To many of your fellow readers, hedge funds are assumed to be delayed, old financial vehicles of an era lost to time. Although there are In excess of 8,000 hedge funds trading in present day, Insider Monkey looks at the moguls of this club, about 525 funds. It is widely held that this group controls the lion’s share of all hedge funds’ total capital, and by monitoring their best investments, we’ve found a few investment strategies that have historically outpaced the S&P 500. Our small-cap hedge fund strategy beat the S&P 500 index by 18 percentage points a year for a decade in our back tests, and since we’ve started sharing our picks with our subscribers at the end of August 2012, we have topped the S&P 500 index by 33 percentage points in 11 months (find a sample of our picks).
Equally as key, optimistic insider trading sentiment is another way to look at the marketplace.
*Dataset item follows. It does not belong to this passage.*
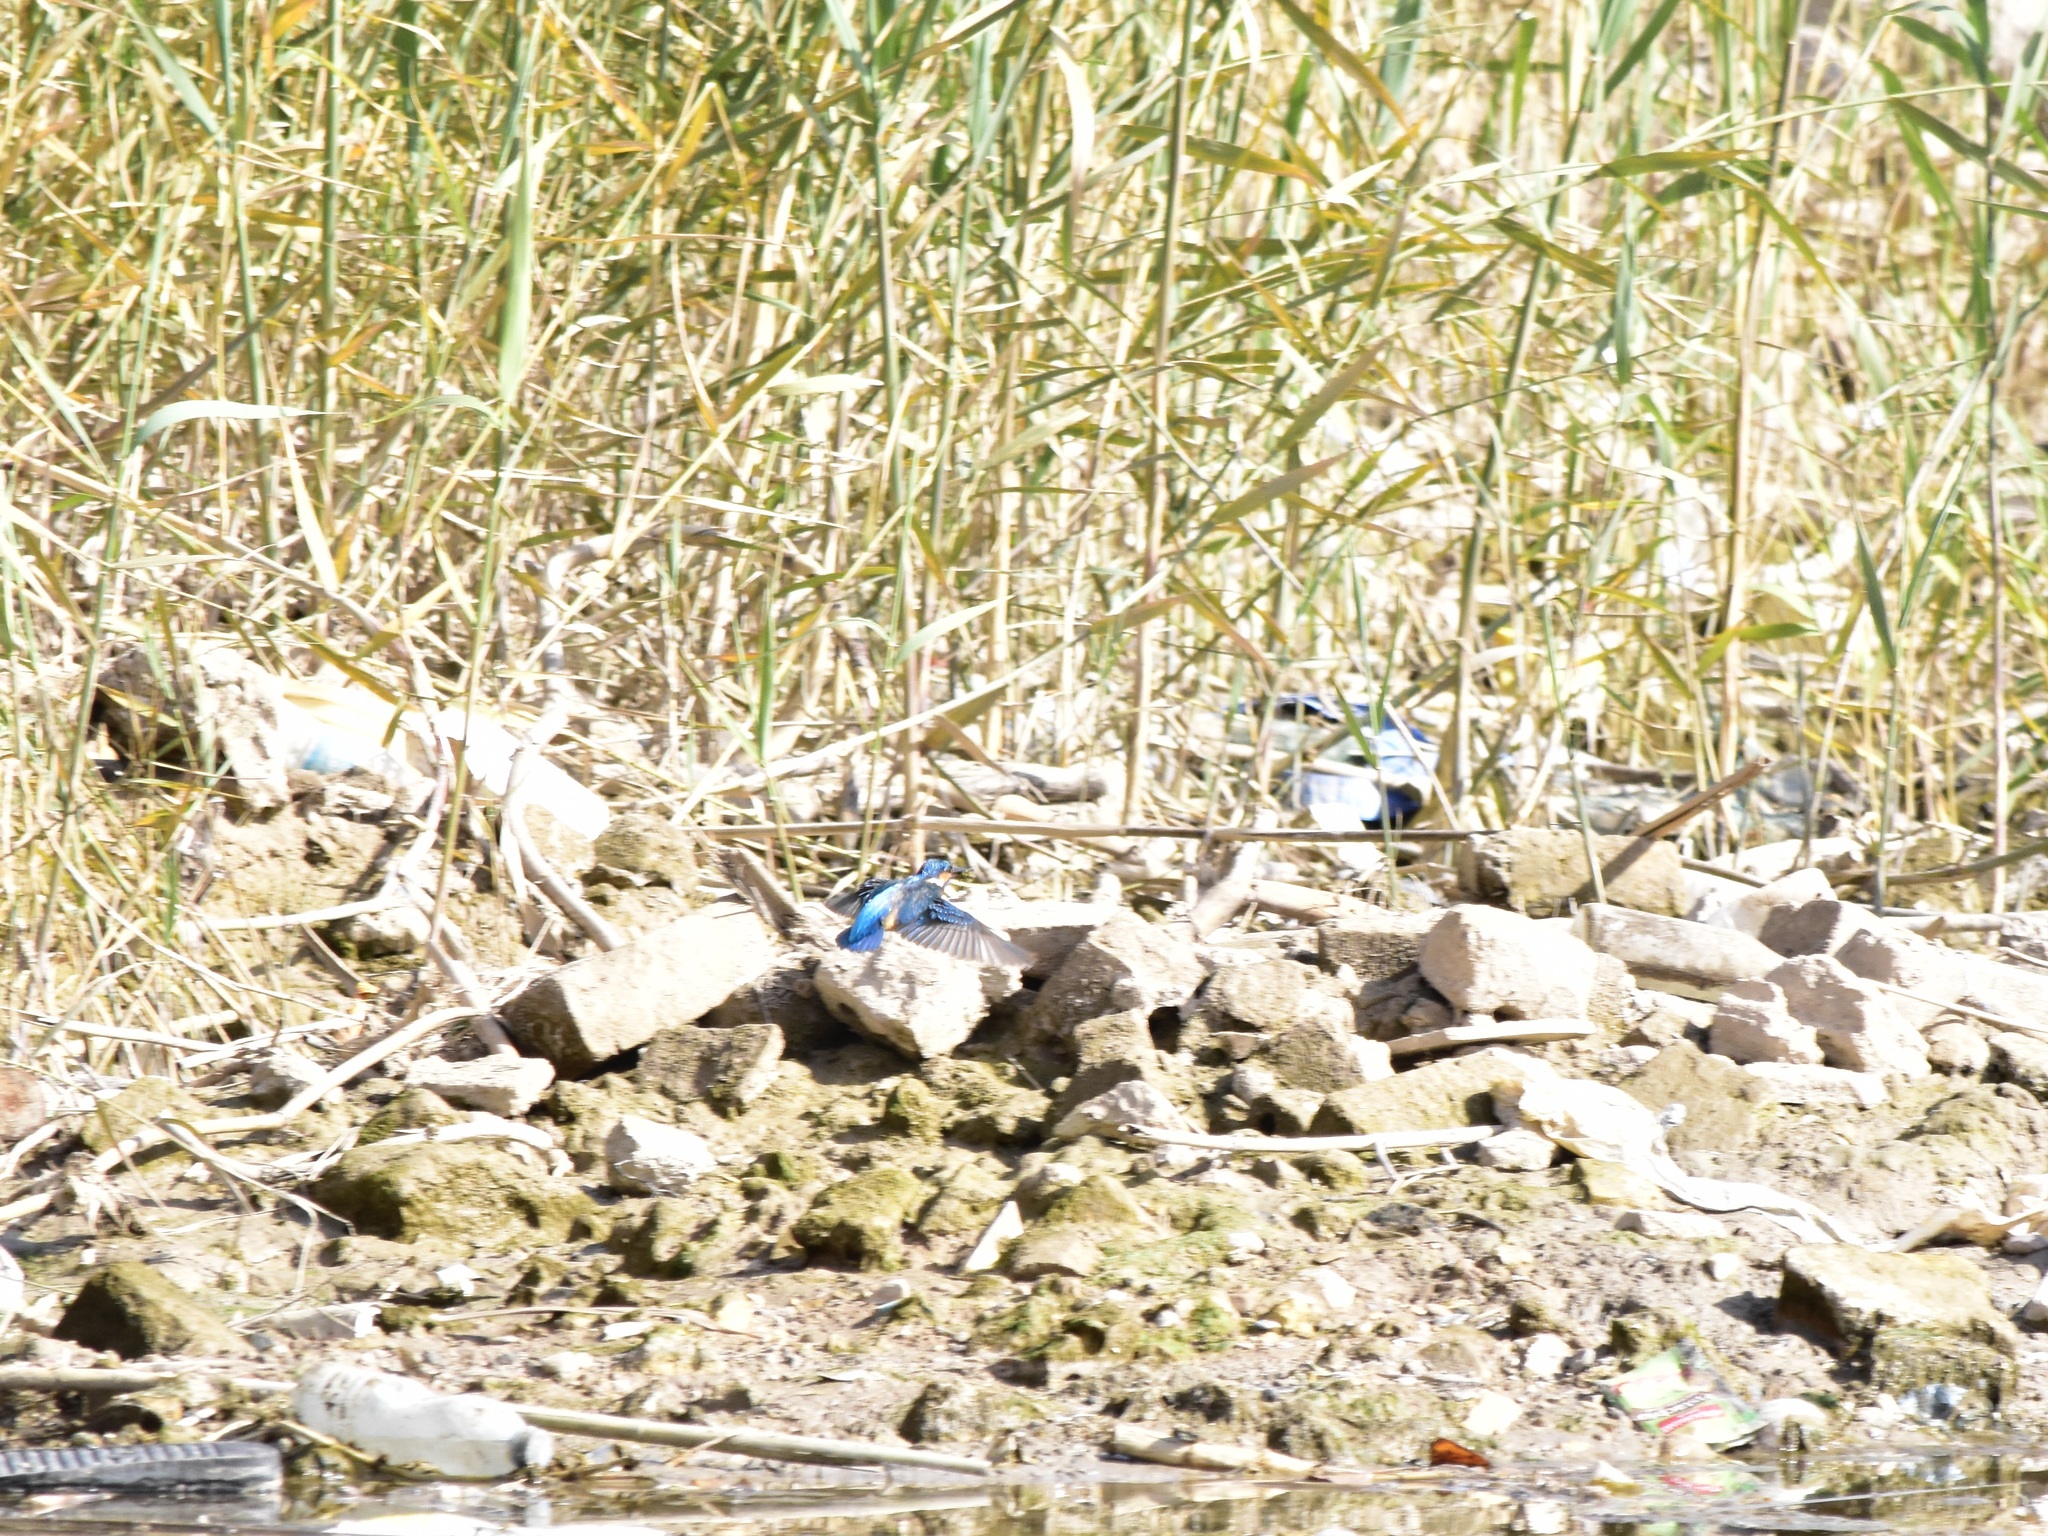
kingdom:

Just as you’d expect, there are plenty of motivations for an insider to cut shares of his or her company, but just one, very obvious reason why they would behave bullishly. Many empirical studies have demonstrated the valuable potential of this strategy if you understand where to look (learn more here).
Keeping this in mind, we’re going to study the recent info about Penske Automotive Group, Inc. (NYSE:PAG).
How have hedgies been trading Penske Automotive Group, Inc. (NYSE:PAG)?
Heading into Q3, a total of 18 of the hedge funds we track were long in this stock, a change of 20% from one quarter earlier. With hedge funds’ positions undergoing their usual ebb and flow, there exists an “upper tier” of key hedge fund managers who were upping their holdings substantially.
Out of the hedge funds we follow, Royce & Associates, managed by Chuck Royce, holds the biggest position in Penske Automotive Group, Inc. (NYSE:PAG). Royce & Associates has a $20.6 million position in the stock, comprising 0.1% of its 13F portfolio. On Royce & Associates’s heels is Dennis Leibowitz of Act II Capital, with a $18.1 million position; the fund has 4.9% of its 13F portfolio invested in the stock. Remaining peers with similar optimism include Mario Gabelli’s GAMCO Investors, Ken Griffin’s Citadel Investment Group and Israel Englander’s Millennium Management.
As one would understandably expect, specific money managers were leading the bulls’ herd. Royce & Associates, managed by Chuck Royce, established the most valuable position in Penske Automotive Group, Inc. (NYSE:PAG). Royce & Associates had 20.6 million invested in the company at the end of the quarter. Dennis Leibowitz’s Act II Capital also initiated a $18.1 million position during the quarter. The other funds with brand new PAG positions are Mario Gabelli’s GAMCO Investors, Ken Griffin’s Citadel Investment Group, and Israel Englander’s Millennium Management.
How have insiders been trading Penske Automotive Group, Inc. (NYSE:PAG)?
Legal insider trading, particularly when it’s bullish, is particularly usable when the primary stock in question has seen transactions within the past six months. Over the last half-year time period, Penske Automotive Group, Inc. (NYSE:PAG) has seen zero unique insiders buying, and zero insider sales (see the details of insider trades here).
We’ll check out the relationship between both of these indicators in other stocks similar to Penske Automotive Group, Inc. (NYSE:PAG). These stocks are Group 1 Automotive, Inc. (NYSE:GPI), Sonic Automotive Inc (NYSE:SAH), AutoNation, Inc. (NYSE:AN), Copart, Inc. (NASDAQ:CPRT), and KAR Auction Services Inc (NYSE:KAR). This group of stocks are the members of the auto dealerships industry and their market caps are closest to PAG’s market cap.